• [Stored items]:
····················
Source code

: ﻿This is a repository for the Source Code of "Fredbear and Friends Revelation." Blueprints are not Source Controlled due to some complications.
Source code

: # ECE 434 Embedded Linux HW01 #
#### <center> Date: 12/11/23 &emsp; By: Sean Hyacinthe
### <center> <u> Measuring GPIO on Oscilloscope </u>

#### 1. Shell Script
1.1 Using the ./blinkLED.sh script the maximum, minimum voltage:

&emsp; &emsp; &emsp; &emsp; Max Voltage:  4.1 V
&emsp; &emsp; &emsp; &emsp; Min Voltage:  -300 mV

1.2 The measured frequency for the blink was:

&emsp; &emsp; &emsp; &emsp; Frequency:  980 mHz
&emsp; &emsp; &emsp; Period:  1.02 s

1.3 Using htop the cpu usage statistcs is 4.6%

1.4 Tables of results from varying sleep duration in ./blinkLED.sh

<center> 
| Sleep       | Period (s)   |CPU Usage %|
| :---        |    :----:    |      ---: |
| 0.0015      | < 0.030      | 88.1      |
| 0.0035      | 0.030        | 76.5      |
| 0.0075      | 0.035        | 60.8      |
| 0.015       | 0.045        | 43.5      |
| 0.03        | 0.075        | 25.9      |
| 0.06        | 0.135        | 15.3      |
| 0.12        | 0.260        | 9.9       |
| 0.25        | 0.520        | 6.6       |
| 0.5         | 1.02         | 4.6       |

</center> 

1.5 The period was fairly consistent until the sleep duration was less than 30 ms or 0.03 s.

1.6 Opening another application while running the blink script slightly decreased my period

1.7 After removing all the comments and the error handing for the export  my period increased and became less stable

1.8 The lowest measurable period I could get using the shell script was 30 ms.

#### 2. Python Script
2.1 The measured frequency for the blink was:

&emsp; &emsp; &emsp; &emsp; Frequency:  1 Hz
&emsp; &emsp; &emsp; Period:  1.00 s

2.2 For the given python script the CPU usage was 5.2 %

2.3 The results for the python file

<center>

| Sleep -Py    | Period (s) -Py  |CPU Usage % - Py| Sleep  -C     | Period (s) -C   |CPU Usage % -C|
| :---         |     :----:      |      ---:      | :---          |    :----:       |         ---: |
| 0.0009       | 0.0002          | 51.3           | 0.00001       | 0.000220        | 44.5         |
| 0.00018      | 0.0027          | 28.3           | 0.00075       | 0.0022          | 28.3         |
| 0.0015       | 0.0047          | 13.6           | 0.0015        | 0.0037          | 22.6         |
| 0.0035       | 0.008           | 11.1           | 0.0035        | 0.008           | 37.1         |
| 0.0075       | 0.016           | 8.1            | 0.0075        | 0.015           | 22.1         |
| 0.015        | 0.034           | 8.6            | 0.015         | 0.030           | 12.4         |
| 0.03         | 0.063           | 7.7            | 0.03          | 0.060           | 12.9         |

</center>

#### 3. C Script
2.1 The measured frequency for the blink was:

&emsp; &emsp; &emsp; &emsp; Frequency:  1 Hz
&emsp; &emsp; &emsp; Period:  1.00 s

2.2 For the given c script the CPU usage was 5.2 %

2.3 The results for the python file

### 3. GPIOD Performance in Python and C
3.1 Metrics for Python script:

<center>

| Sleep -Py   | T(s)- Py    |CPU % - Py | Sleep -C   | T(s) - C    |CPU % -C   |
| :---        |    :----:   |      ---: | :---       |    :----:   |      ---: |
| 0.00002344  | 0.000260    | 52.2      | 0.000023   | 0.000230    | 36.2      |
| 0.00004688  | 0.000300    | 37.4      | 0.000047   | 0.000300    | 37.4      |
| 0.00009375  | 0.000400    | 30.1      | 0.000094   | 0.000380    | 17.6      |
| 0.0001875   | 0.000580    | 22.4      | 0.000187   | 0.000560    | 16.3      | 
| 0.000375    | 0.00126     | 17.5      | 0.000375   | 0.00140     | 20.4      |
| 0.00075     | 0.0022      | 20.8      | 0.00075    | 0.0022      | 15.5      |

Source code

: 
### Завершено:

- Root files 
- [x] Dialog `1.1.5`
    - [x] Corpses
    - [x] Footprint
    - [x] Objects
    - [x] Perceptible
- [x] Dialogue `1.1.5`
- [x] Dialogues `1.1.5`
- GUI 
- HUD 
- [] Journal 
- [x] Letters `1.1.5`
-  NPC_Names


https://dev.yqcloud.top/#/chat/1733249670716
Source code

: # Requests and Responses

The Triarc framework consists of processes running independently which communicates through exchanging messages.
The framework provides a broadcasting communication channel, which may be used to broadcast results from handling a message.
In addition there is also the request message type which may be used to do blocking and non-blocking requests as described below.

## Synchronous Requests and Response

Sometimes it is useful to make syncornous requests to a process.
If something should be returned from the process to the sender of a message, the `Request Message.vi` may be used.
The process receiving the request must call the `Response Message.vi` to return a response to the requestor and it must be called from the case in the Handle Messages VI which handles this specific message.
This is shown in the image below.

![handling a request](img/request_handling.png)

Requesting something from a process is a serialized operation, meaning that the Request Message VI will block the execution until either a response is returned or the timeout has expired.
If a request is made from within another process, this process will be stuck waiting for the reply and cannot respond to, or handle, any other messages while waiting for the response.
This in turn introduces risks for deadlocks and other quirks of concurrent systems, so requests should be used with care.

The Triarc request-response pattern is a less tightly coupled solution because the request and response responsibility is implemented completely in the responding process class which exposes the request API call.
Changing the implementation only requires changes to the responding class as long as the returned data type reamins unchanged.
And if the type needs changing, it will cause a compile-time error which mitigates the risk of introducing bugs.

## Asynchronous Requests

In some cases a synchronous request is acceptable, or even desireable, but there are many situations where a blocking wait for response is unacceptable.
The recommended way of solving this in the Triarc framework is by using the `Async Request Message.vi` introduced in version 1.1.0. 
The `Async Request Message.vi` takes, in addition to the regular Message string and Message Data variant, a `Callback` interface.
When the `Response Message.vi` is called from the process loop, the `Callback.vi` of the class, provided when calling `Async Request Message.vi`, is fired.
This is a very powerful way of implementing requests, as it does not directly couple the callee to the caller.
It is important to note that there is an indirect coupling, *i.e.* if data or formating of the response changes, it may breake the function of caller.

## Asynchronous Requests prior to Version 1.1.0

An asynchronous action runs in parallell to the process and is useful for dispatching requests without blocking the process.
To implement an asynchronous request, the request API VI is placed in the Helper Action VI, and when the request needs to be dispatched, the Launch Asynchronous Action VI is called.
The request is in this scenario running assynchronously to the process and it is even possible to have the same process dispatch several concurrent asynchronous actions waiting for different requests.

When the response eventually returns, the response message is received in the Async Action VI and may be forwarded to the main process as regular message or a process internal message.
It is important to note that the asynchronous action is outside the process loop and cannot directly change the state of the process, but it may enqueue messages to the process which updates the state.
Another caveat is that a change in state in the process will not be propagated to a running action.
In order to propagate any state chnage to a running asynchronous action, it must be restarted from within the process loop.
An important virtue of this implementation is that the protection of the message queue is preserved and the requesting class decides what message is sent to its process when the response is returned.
····················
• [Work request]:
Every entry should be output exactly as written, please.

• [Expected answer]:
Source code

: ﻿This is a repository for the Source Code of "Fredbear and Friends Revelation." Blueprints are not Source Controlled due to some complications.
Source code

: # ECE 434 Embedded Linux HW01 #
#### <center> Date: 12/11/23 &emsp; By: Sean Hyacinthe
### <center> <u> Measuring GPIO on Oscilloscope </u>

#### 1. Shell Script
1.1 Using the ./blinkLED.sh script the maximum, minimum voltage:

&emsp; &emsp; &emsp; &emsp; Max Voltage:  4.1 V
&emsp; &emsp; &emsp; &emsp; Min Voltage:  -300 mV

1.2 The measured frequency for the blink was:

&emsp; &emsp; &emsp; &emsp; Frequency:  980 mHz
&emsp; &emsp; &emsp; Period:  1.02 s

1.3 Using htop the cpu usage statistcs is 4.6%

1.4 Tables of results from varying sleep duration in ./blinkLED.sh

<center> 
| Sleep       | Period (s)   |CPU Usage %|
| :---        |    :----:    |      ---: |
| 0.0015      | < 0.030      | 88.1      |
| 0.0035      | 0.030        | 76.5      |
| 0.0075      | 0.035        | 60.8      |
| 0.015       | 0.045        | 43.5      |
| 0.03        | 0.075        | 25.9      |
| 0.06        | 0.135        | 15.3      |
| 0.12        | 0.260        | 9.9       |
| 0.25        | 0.520        | 6.6       |
| 0.5         | 1.02         | 4.6       |

</center> 

1.5 The period was fairly consistent until the sleep duration was less than 30 ms or 0.03 s.

1.6 Opening another application while running the blink script slightly decreased my period

1.7 After removing all the comments and the error handing for the export  my period increased and became less stable

1.8 The lowest measurable period I could get using the shell script was 30 ms.

#### 2. Python Script
2.1 The measured frequency for the blink was:

&emsp; &emsp; &emsp; &emsp; Frequency:  1 Hz
&emsp; &emsp; &emsp; Period:  1.00 s

2.2 For the given python script the CPU usage was 5.2 %

2.3 The results for the python file

<center>

| Sleep -Py    | Period (s) -Py  |CPU Usage % - Py| Sleep  -C     | Period (s) -C   |CPU Usage % -C|
| :---         |     :----:      |      ---:      | :---          |    :----:       |         ---: |
| 0.0009       | 0.0002          | 51.3           | 0.00001       | 0.000220        | 44.5         |
| 0.00018      | 0.0027          | 28.3           | 0.00075       | 0.0022          | 28.3         |
| 0.0015       | 0.0047          | 13.6           | 0.0015        | 0.0037          | 22.6         |
| 0.0035       | 0.008           | 11.1           | 0.0035        | 0.008           | 37.1         |
| 0.0075       | 0.016           | 8.1            | 0.0075        | 0.015           | 22.1         |
| 0.015        | 0.034           | 8.6            | 0.015         | 0.030           | 12.4         |
| 0.03         | 0.063           | 7.7            | 0.03          | 0.060           | 12.9         |

</center>

#### 3. C Script
2.1 The measured frequency for the blink was:

&emsp; &emsp; &emsp; &emsp; Frequency:  1 Hz
&emsp; &emsp; &emsp; Period:  1.00 s

2.2 For the given c script the CPU usage was 5.2 %

2.3 The results for the python file

### 3. GPIOD Performance in Python and C
3.1 Metrics for Python script:

<center>

| Sleep -Py   | T(s)- Py    |CPU % - Py | Sleep -C   | T(s) - C    |CPU % -C   |
| :---        |    :----:   |      ---: | :---       |    :----:   |      ---: |
| 0.00002344  | 0.000260    | 52.2      | 0.000023   | 0.000230    | 36.2      |
| 0.00004688  | 0.000300    | 37.4      | 0.000047   | 0.000300    | 37.4      |
| 0.00009375  | 0.000400    | 30.1      | 0.000094   | 0.000380    | 17.6      |
| 0.0001875   | 0.000580    | 22.4      | 0.000187   | 0.000560    | 16.3      | 
| 0.000375    | 0.00126     | 17.5      | 0.000375   | 0.00140     | 20.4      |
| 0.00075     | 0.0022      | 20.8      | 0.00075    | 0.0022      | 15.5      |

Source code

: 
### Завершено:

- Root files 
- [x] Dialog `1.1.5`
    - [x] Corpses
    - [x] Footprint
    - [x] Objects
    - [x] Perceptible
- [x] Dialogue `1.1.5`
- [x] Dialogues `1.1.5`
- GUI 
- HUD 
- [] Journal 
- [x] Letters `1.1.5`
-  NPC_Names


https://dev.yqcloud.top/#/chat/1733249670716
Source code

: # Requests and Responses

The Triarc framework consists of processes running independently which communicates through exchanging messages.
The framework provides a broadcasting communication channel, which may be used to broadcast results from handling a message.
In addition there is also the request message type which may be used to do blocking and non-blocking requests as described below.

## Synchronous Requests and Response

Sometimes it is useful to make syncornous requests to a process.
If something should be returned from the process to the sender of a message, the `Request Message.vi` may be used.
The process receiving the request must call the `Response Message.vi` to return a response to the requestor and it must be called from the case in the Handle Messages VI which handles this specific message.
This is shown in the image below.

![handling a request](img/request_handling.png)

Requesting something from a process is a serialized operation, meaning that the Request Message VI will block the execution until either a response is returned or the timeout has expired.
If a request is made from within another process, this process will be stuck waiting for the reply and cannot respond to, or handle, any other messages while waiting for the response.
This in turn introduces risks for deadlocks and other quirks of concurrent systems, so requests should be used with care.

The Triarc request-response pattern is a less tightly coupled solution because the request and response responsibility is implemented completely in the responding process class which exposes the request API call.
Changing the implementation only requires changes to the responding class as long as the returned data type reamins unchanged.
And if the type needs changing, it will cause a compile-time error which mitigates the risk of introducing bugs.

## Asynchronous Requests

In some cases a synchronous request is acceptable, or even desireable, but there are many situations where a blocking wait for response is unacceptable.
The recommended way of solving this in the Triarc framework is by using the `Async Request Message.vi` introduced in version 1.1.0. 
The `Async Request Message.vi` takes, in addition to the regular Message string and Message Data variant, a `Callback` interface.
When the `Response Message.vi` is called from the process loop, the `Callback.vi` of the class, provided when calling `Async Request Message.vi`, is fired.
This is a very powerful way of implementing requests, as it does not directly couple the callee to the caller.
It is important to note that there is an indirect coupling, *i.e.* if data or formating of the response changes, it may breake the function of caller.

## Asynchronous Requests prior to Version 1.1.0

An asynchronous action runs in parallell to the process and is useful for dispatching requests without blocking the process.
To implement an asynchronous request, the request API VI is placed in the Helper Action VI, and when the request needs to be dispatched, the Launch Asynchronous Action VI is called.
The request is in this scenario running assynchronously to the process and it is even possible to have the same process dispatch several concurrent asynchronous actions waiting for different requests.

When the response eventually returns, the response message is received in the Async Action VI and may be forwarded to the main process as regular message or a process internal message.
It is important to note that the asynchronous action is outside the process loop and cannot directly change the state of the process, but it may enqueue messages to the process which updates the state.
Another caveat is that a change in state in the process will not be propagated to a running action.
In order to propagate any state chnage to a running asynchronous action, it must be restarted from within the process loop.
An important virtue of this implementation is that the protection of the message queue is preserved and the requesting class decides what message is sent to its process when the response is returned.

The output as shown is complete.